* _Task requirements_:
Find every line in the records below that holds the word "layout" and copy it.

* _Data records_:
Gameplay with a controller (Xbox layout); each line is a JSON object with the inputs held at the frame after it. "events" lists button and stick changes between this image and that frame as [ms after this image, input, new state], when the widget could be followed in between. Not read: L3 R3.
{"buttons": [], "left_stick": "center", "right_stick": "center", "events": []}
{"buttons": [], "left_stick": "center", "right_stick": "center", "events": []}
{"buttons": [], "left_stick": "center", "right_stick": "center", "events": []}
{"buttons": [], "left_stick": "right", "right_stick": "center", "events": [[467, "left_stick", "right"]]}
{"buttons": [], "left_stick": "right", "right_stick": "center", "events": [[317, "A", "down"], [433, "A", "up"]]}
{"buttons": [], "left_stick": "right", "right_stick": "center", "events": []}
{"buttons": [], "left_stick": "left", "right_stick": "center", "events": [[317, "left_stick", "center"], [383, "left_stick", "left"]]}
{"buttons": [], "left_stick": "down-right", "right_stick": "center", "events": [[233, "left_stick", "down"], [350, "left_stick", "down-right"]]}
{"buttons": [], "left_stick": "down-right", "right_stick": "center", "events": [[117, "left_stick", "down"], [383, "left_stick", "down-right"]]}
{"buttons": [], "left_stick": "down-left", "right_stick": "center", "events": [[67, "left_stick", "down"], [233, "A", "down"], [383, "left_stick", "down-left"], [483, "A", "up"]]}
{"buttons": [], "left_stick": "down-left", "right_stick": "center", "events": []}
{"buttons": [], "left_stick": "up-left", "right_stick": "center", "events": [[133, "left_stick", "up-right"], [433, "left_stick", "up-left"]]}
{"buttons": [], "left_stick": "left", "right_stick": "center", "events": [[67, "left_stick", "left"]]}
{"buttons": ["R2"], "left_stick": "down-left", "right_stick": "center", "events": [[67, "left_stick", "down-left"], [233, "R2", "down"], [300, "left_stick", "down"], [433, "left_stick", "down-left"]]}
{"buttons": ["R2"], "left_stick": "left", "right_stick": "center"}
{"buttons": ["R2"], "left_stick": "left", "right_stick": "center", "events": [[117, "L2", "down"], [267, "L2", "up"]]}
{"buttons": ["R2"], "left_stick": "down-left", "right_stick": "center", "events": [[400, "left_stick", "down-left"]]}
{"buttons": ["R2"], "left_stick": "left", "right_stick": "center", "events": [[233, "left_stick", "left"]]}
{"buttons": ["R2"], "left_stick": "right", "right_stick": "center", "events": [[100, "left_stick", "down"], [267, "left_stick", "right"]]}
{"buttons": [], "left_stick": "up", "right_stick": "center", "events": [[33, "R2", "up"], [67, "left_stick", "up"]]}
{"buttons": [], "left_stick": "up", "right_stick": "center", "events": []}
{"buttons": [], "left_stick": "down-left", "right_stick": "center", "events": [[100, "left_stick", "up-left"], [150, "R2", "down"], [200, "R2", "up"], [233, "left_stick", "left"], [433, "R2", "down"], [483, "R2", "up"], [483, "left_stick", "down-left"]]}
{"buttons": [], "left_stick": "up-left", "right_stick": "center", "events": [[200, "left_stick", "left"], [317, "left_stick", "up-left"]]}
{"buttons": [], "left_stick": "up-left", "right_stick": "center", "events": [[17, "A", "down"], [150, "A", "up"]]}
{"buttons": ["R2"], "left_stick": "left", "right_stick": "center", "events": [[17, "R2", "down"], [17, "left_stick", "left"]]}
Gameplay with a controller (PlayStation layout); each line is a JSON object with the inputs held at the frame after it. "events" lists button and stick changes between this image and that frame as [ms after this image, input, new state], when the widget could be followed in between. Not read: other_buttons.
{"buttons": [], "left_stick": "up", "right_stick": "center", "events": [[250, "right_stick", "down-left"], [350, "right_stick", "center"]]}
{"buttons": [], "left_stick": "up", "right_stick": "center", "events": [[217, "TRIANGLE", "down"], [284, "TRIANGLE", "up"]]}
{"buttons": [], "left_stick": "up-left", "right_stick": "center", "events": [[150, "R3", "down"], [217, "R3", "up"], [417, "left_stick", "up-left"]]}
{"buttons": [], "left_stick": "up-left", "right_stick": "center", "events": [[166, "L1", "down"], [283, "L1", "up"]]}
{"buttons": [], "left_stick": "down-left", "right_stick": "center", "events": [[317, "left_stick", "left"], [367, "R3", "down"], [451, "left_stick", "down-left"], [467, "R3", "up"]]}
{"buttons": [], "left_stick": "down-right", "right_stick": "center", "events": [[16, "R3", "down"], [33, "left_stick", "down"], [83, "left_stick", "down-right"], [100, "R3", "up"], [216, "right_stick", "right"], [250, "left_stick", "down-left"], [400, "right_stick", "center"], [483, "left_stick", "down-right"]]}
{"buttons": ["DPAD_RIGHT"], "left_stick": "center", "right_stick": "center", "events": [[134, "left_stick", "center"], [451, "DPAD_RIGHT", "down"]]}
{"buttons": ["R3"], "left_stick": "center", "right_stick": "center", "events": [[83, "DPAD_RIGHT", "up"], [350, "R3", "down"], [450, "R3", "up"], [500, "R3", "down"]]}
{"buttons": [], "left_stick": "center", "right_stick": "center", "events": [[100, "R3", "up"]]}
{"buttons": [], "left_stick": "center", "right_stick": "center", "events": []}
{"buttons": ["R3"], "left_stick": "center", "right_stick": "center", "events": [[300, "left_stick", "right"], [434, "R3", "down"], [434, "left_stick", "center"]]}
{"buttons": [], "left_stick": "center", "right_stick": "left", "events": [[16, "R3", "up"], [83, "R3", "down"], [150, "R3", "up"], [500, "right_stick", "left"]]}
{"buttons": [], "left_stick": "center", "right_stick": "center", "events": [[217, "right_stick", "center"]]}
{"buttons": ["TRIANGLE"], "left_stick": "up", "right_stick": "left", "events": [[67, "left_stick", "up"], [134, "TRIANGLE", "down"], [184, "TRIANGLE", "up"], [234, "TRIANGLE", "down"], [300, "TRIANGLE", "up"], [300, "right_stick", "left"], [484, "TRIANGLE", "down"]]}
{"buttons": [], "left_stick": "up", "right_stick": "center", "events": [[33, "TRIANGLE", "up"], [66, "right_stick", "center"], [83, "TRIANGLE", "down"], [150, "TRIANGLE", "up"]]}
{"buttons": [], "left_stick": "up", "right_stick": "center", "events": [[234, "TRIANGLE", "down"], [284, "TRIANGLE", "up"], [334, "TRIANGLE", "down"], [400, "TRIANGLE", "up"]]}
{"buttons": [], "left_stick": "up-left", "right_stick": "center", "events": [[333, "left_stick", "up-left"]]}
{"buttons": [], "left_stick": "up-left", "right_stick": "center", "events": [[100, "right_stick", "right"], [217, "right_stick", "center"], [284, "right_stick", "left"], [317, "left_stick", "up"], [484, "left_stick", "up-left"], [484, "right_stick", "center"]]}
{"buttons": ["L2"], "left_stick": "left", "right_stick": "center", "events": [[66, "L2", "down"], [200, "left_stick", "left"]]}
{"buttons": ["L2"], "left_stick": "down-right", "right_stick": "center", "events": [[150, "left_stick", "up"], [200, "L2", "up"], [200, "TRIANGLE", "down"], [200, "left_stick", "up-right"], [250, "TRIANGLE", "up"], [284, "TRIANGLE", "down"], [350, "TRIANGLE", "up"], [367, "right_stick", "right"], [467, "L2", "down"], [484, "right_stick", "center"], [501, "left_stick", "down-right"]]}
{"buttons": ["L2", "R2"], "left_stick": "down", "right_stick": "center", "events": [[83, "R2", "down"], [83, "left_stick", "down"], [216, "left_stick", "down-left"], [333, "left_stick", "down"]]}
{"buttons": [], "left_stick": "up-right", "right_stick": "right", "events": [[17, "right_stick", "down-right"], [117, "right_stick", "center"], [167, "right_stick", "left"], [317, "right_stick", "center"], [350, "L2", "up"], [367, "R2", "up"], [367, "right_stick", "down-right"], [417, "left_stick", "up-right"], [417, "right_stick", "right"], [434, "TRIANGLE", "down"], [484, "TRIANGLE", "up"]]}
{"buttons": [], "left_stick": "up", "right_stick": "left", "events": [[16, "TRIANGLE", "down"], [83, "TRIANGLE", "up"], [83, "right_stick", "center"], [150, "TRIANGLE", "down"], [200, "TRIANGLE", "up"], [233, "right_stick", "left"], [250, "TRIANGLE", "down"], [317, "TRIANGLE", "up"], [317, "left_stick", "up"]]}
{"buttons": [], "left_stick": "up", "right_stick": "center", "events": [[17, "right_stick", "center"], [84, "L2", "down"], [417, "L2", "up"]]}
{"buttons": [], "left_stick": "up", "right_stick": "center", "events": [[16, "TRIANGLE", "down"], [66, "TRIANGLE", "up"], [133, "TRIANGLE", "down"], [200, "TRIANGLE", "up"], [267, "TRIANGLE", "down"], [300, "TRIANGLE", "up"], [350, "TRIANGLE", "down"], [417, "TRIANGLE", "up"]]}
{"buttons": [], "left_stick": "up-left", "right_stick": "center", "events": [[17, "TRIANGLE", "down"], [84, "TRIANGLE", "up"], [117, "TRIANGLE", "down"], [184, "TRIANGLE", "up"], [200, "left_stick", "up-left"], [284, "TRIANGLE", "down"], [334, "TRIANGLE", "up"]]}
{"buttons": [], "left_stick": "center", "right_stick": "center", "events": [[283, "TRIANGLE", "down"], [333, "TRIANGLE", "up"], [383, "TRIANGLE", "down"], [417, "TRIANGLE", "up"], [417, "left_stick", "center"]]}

* _Response to this task_:
Gameplay with a controller (Xbox layout); each line is a JSON object with the inputs held at the frame after it. "events" lists button and stick changes between this image and that frame as [ms after this image, input, new state], when the widget could be followed in between. Not read: L3 R3.
Gameplay with a controller (PlayStation layout); each line is a JSON object with the inputs held at the frame after it. "events" lists button and stick changes between this image and that frame as [ms after this image, input, new state], when the widget could be followed in between. Not read: other_buttons.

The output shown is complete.